“Extreme physical violence, the openness in which it is conducted … reflects a widespread culture of tolerance towards humiliation and the deliberate infliction of severe physical and mental pain or suffering on civilians,” the report said.
The Mission painted a picture of the brutal tactic being employed in Kachin and Shan states. It underscored that during the 2017 “clearance operations”, which led to more than 700,000 Rohingya fleeing to Bangladesh, the severity in Rakhine state became an indicating factor of Myanmar military’s genocidal intent to destroy the Rohingya population.
The Mission concluded that soldiers routinely and systematically employed rape, gang rape and other violent and forced sexual acts against women, girls, boys, men and transgender people in blatant violation of international human rights law.
“The international community must hold the Myanmar military to account for the tremendous pain and suffering it has inflicted on persons of all genders across the country”, said Marzuki Darusman, chair of the Fact-Finding Mission.

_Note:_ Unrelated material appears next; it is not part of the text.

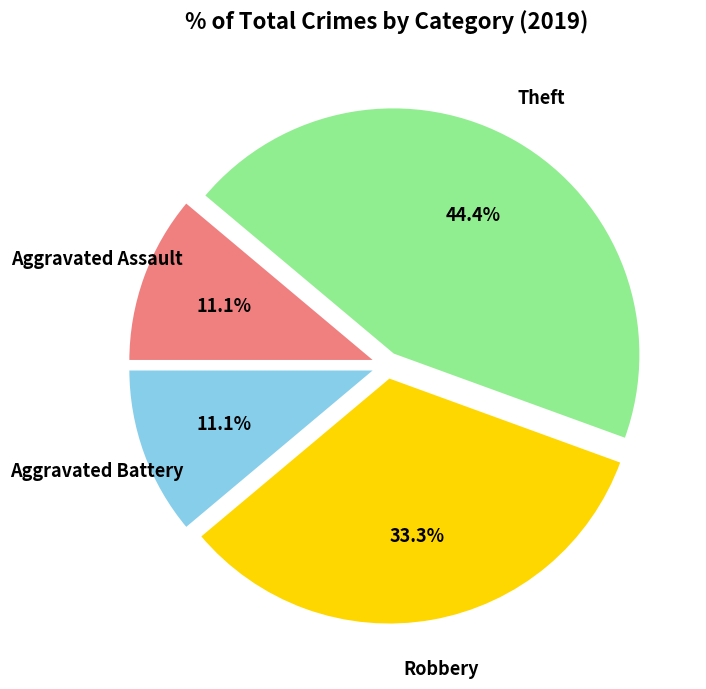

Is there any slice that represents more than half of the pie?

No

The Mission conducted interviews with hundreds of survivors and witnesses of sexual violence in Kachin and Shan states in the north, and in Rakhine state in the west.
Mission expert Radhika Coomaraswamy said the findings also “address a gap that usually surrounds sexual and gender-based reports – cases of sexual violence against men and boys and transgender people.”
“The silence must be broken,” she declared.
On the second anniversary of the beginning of the operations, this report is an important reminder of the continuing need for accountability.
Most assaults reported were directed at women and girls who were beaten, burned with cigarettes, slashed with knives, raped and held as sexual slaves on military bases. The report also documents cases of rape, forced nudity and the sexual torture of men and boys.
“For the first time in such a UN report, we are clearly highlighting violence against transgender people,” said expert Christopher Sidoti. “We spoke to transgender Rohingya women, and found they are victimized twice, because they are Rohingya and because they are transgender.”
The Mission said only one conclusion could be drawn from the accounts it had obtained: sexual violence perpetrated by the military was “part of a deliberate, well-planned strategy to intimidate, terrorize and punish a civilian population.”
The silence must be broken — UN expert Coomaraswamy
The Fact-Finding Mission will present its final report to the UN Human Rights Council in September 2019.
Mr. Darusman was the former Attorney-General of Indonesia, Ms. Coomaraswamy held the UN post of Special Representative for Children and Armed Conflict and was also the UN Special Rapporteur on Violence against Women and Mr. Sidoti served as the former Australian Human Rights Commissioner.
Special Rapporteurs and independent experts are appointed by the Geneva-based UN Human Rights Council to examine and report back on a specific human rights theme or a country situation. The positions are honourary and the experts are not UN staff, nor are they paid for their work.